### DOCUMENT SECTION

It's similar insofar that they describe the same phenemonon, but I think Dabrowski outlined it in greater detail and in a way that makes it less static regarding functions (of course, Dabrowski has no such theory, ergo why). The thing about positive disintegration as opposed to Jungian individuation that whereas in Jungian theory there is essentially only one way to develop - accept your inferior - PD proposes that we can actively control the outcome of our ego once we attain a high enough level of PD. I feel this is what I'm experiencing somehow, that I'm making active choices (not necessarily consciously, but nevertheless) about how I am going to perceive the world. If we apply this to Jung, it would mean to attain perspectives way beyond our dominant, inferior and to a degree, auxiliary. Again, the reason why I'm saying this is that most of the people I've been in contact with who described as having experienced PD do not seem to make claims about accepting their inferior. It seems to revolve around other functions entirely for most of the part. If Jungian theory is true, then this is strange and doesn't make a lot of sense unless you believe in "fake functions" where two or more function combinations can appear as another. I don't think this is true either though, because again, that would result with apparently carbon copies of each other given sufficient development over time. 

Another point I want to raise here is that Nardi claims that it's possible to change type if you fire the right amount of electric energy at the brain at the right place. Considering the plasticity of the human brain, it could perhaps be that during times of heavy stress, the brain might start drawing new neurological connections which could lead to this altered state of consciousness. This is also interesting since it suggests that the old connections remain, and if one has habituated a certain thinking pattern, naturally one will not stop utilizing it just because new connections were created. Rather, they will indeed work in complementary ways.

######
### EXTRACTED INFORMATION

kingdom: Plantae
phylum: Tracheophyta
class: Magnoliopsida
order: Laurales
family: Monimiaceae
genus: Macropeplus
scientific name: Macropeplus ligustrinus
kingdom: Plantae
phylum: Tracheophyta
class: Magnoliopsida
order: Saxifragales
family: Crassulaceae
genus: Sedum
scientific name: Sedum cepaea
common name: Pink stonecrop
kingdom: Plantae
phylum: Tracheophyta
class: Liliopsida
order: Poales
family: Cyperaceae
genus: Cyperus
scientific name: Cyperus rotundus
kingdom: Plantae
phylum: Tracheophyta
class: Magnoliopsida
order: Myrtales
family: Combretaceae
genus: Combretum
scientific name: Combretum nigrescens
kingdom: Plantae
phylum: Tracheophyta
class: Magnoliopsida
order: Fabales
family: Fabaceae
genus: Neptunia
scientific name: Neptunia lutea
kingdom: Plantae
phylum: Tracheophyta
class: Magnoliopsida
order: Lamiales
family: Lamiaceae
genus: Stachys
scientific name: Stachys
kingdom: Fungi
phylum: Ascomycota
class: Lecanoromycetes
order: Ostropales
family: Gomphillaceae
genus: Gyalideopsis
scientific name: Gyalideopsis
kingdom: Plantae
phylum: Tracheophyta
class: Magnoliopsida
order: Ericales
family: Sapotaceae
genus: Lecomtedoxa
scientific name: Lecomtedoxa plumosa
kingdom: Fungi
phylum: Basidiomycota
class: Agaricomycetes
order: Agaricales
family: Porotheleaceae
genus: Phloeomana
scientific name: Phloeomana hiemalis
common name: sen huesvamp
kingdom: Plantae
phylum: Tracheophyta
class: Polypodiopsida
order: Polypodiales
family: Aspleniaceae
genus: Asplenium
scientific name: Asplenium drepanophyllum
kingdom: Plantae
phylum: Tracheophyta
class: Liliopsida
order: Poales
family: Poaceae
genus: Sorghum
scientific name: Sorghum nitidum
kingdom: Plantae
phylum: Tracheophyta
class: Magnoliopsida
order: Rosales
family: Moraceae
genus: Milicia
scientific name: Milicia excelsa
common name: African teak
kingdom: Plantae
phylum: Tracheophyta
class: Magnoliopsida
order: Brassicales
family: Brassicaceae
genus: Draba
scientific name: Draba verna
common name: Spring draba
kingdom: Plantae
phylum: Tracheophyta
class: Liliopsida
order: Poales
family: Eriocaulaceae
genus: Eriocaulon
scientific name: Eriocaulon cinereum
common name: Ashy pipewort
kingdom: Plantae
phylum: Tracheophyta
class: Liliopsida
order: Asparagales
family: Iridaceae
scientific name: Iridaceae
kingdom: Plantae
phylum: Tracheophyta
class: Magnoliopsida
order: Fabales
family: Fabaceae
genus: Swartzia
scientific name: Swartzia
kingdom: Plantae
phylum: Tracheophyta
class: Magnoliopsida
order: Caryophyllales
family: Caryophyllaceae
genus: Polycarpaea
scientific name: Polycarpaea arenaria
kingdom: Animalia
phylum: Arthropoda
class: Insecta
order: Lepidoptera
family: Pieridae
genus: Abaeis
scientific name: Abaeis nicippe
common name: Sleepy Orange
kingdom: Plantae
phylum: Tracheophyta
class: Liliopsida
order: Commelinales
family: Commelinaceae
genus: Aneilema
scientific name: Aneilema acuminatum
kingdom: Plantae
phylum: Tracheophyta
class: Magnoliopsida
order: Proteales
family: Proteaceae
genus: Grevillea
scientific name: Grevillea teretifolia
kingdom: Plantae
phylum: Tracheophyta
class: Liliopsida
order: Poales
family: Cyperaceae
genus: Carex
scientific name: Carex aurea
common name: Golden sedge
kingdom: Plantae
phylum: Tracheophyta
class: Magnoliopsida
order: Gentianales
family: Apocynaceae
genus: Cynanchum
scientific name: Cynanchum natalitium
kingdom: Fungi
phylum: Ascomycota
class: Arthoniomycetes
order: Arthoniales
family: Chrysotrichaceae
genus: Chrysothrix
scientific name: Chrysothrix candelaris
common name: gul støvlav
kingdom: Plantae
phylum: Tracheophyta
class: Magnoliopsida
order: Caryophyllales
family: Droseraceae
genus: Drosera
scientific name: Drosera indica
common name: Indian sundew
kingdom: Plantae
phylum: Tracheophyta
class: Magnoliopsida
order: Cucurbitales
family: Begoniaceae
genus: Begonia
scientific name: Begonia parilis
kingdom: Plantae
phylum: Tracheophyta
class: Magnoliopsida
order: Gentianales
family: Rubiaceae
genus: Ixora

######

• TO BE DONE: In the forum post on positive disintegration, what does Nardi claim makes it possible to change type? Rely only on the forum post on positive disintegration, not on the material.

• ANSWER BELOW: Firing the right amount of electric energy at the brain at the right place.